People assume that adding the new domain “moves” data over from the old property. It does not. Historical data stays where it was logged; only the new property accumulates new data. The Change of Address tool transfers ranking signals, not your reporting history.

Prevention

  • Use Domain properties (not URL-prefix) for new domains — they cover all subdomains and protocols automatically.
  • File Change of Address the day you flip domains, not weeks later.
  • Keep old GSC properties for archive after a migration; never delete during the transition.
  • Export GSC data quarterly via the API; performance data is hard-purged at 16 months and there is no recovery.
  • Keep 301 redirects and the old domain registration alive for at least a year.

FAQ

  • Does Change of Address transfer my historical clicks and impressions?

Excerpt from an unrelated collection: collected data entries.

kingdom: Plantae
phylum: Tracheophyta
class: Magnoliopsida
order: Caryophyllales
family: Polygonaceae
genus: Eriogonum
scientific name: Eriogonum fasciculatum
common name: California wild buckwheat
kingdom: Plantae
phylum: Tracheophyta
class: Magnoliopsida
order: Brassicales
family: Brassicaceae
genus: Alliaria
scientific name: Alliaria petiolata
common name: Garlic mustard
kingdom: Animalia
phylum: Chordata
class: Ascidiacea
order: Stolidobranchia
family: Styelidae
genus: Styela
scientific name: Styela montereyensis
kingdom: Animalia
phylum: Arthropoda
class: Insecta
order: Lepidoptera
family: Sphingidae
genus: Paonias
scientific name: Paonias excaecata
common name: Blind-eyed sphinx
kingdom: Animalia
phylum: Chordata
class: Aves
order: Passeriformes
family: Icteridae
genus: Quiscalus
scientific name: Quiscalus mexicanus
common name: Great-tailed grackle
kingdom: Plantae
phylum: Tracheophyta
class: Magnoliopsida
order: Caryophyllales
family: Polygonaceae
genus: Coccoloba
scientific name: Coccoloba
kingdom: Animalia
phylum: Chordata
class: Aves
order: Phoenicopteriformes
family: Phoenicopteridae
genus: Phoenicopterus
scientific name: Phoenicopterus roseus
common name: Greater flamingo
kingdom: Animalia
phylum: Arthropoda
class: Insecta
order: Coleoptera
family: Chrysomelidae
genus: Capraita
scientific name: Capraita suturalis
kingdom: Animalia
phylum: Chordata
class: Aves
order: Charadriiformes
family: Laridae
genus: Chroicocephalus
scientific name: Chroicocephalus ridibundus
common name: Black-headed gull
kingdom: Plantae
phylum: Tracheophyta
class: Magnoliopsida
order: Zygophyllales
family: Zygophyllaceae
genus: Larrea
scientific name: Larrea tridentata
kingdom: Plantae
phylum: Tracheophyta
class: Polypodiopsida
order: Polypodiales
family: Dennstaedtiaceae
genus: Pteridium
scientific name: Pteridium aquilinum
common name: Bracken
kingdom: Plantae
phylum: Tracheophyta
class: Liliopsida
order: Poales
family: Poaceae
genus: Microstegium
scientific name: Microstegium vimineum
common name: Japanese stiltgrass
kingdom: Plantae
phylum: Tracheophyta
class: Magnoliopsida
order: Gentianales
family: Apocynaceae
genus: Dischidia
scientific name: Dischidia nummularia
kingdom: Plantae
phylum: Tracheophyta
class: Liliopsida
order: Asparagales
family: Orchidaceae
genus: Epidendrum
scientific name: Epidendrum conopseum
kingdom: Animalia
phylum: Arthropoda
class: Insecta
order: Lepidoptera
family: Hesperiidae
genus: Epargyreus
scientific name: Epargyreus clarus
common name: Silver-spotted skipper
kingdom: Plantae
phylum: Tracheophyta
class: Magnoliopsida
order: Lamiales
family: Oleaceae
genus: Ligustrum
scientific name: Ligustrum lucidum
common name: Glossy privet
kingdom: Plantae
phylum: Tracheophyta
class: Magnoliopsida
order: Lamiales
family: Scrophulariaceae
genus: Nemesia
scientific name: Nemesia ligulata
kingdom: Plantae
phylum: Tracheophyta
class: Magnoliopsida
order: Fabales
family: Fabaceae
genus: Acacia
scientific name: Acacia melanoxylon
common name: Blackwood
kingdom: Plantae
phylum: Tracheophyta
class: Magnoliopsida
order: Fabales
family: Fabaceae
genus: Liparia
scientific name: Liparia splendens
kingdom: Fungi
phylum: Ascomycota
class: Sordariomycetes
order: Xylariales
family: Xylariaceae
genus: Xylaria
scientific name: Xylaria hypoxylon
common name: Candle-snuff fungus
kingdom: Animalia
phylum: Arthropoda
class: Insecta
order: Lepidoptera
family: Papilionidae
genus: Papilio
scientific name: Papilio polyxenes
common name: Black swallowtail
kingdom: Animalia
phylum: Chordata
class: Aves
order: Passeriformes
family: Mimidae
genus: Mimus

No. It transfers ranking signals to help the new URLs rank; your old performance history stays in the old property and is never copied.
  • How long does the Change of Address signal last? 180 days. After that Google treats the two sites as unrelated, so keep redirects up well past that — ideally a full year.
  • Can I merge two properties into one? No. GSC has no merge. Keep both and query each separately, or rely on the single Domain property going forward.
  • It only validated a few of my URLs — is that a problem? No. The tool checks a representative sample of old-to-new 301s. As long as it does not report a critical failure, the move proceeds.
  • Do I need separate Change of Address requests for www and m. versions? Yes, if those are separate domain-level properties. The tool does not auto-migrate subdomains.
  • Why is my new Domain property still empty after a day? Either DNS TXT verification did not complete, the sitemap was not submitted, or Google has not recrawled yet. Confirm verification first, then resubmit the sitemap.